例えば、ある2つの学校の生徒同士が話をしているのが偶然聞こえてきたとします。

A: 期末テストの数学、平均50点中で72点だったよ。

B: 私も平均50点中で72点だったよ。同じだね~。

この会話を聞くと、2人の学力は同じように聞こえます。

しかし、もし、それぞれの学校の数学の期末テスト結果が以下のようであったらどうでしょうか?


同じ平均点50点としても、Aの学校では平均点周囲のバラつきが大きく、Aは学校でも真ん中より少し上位といった感じですね。

一方、Bの学校では大半の生徒が平均点(50点)の周囲に集中しており、同じ72点でもBは学校内ではかなり上位のトップレベルに位置していることが分かります。

つまり、純粋なデータの値のみで比較検討することで、解釈を誤る危険であることが理解できます。

そこで、今回はこのバラつきを表す「分散」と「標準偏差」について、そしてRを使った分散(var)と標準偏差(sd)の求め方について解説します。

分散とその計算方法


2群間を比較する方法の一つとして分散を見る方法があります。

分散とは「平均値からのズレ」だと考えてください。

しかし、単純にこのズレを(実測値ー平均値)で求めて合計すると、ゼロになってしまいます(実際に試してみるとわかりますよ)。

そこで分散を計算するには、(実測値ー平均値)して総和を求めた後、個数(N)で割ります。
以下に一般的な公式を示します。

$$σ^2 = \frac{\sum(x - \bar{x})^2}{N}$$

分散が大きいとデータは平均値からのバラつきが「大きく」、分散が小さいとデータは平均値からのバラつきが「小さい」と判断できます。

上記の公式は母集団の分散を求めるものです。
しかし、一般に臨床では標本データから母集団を推測することとが殆どですから、標本データを元に母集団の分散を推測する(これを不偏分散といいます)場合は、以下の公式を使用します。

$$s^2 = \frac{\sum(x - \bar{x})^2}{N-1}$$

Rを使った分散(var関数)の計算


分散は英語ではVarianceといいます。そこで、Rで分散を計算するにはvar関数を使います。
例えば、70~85歳の女性20人の握力測定の結果が以下のようであった場合、

grip <- c(22.1, 17.2, 21.9, 19.6, 23.8, 15.4, 13.2, 15.8, 20.4, 28.8, 25.5, 21.9, 29.2, 19.8, 17.6, 21.4, 25.2, 12.3, 19, 27)

mean(grip)
[1] 20.855

var(grip)
[1] 23.21418

平均:20.855㎏、分散:23.21218となります。

※ここで注意点です。Rのvar関数は「s2(つまり、不偏分散)」を求めています。
もし、母分散(つまり、集めたデータを母集団としてとらえる)を求めたい場合は、

$$\frac{(var関数の値)×(N-1)}{N}$$

で、σ2が求められます。

これで、70~85歳の女性の握力は、平均20.855㎏、分散23.21218ですと言われても、なんだかピンときませんね。
そこで、次に解説する標準偏差(sd)の出番がやってきます。

Rを使った標準偏差(sd関数)の計算


先程、var関数で計算した「握力測定結果」の分散は、元のデータと単位が異なっていることにお気づきでしょうか?

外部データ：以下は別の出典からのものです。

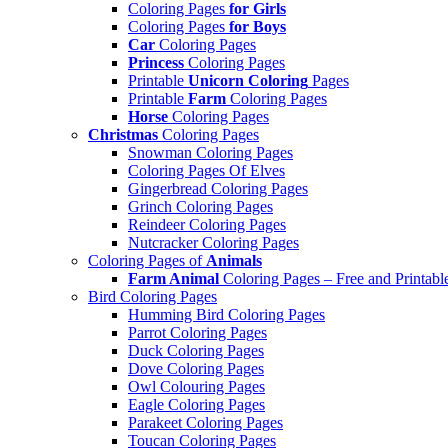
Coloring Pages
for Girls
Coloring Pages
for Boys
Car
Coloring Pages
Princess
Coloring Pages
Printable
Unicorn Coloring
Pages
Printable
Farm
Coloring Pages
Horse
Coloring Pages
Christmas
Coloring Pages
Snowman Coloring Pages
Coloring Pages Of Elves
Gingerbread Coloring Pages
Grinch Coloring Pages
Reindeer Coloring Pages
Nutcracker Coloring Pages
Coloring Pages of
Animals
Farm Animal
Coloring Pages – Free and Printabl
Bird Coloring Pages
Humming Bird Coloring Pages
Parrot Coloring Pages
Duck Coloring Pages
Dove Coloring Pages
Owl Colouring Pages
Eagle Coloring Pages
Parakeet Coloring Pages
Toucan Coloring Pages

なぜなら、分散の計算において、(実測値ー平均値)と2乗しているからです。
上の例でいえば、握力の平均の単位は㎏ですが、分散の単位は㎏2となっています。

そこで、元のデータと同じ単位に戻すために母分散(もしくは不偏分散)の平方根をとることでデータの単位を元に戻すことができます。これを標準偏差といいます。

$$σ(母標準偏差) = \sqrt{σ^2}$$

$$s(標本標準偏差) = \sqrt{s^2}$$

標準偏差は英語ではStandard deviation(sd)といいます。Rで標準偏差を計算するときは、sd関数を使います。

先程の握力測定データを使うとすれば、

sd(grip)
[1] 4.81811

となり、握力測定データの標準偏差は±4.81811(kg)ということが分かります。

ここで分散と同様の注意点です。Rのsd関数は不偏分散をもとに計算しています。もし、集めたデータが母集団で、母標準偏差を求めたい場合は、

$$sd関数の値 × \sqrt{\frac{N-1}{N}}$$

とすれば、母標準偏差を求めることができます。

結果、70~85歳の女性の握力は、平均20.855±4.81811(kg)ということが分かりました。

今回はここまでです。
Rのvar関数・sd関数を使った分散と標準偏差についてまとめてみました。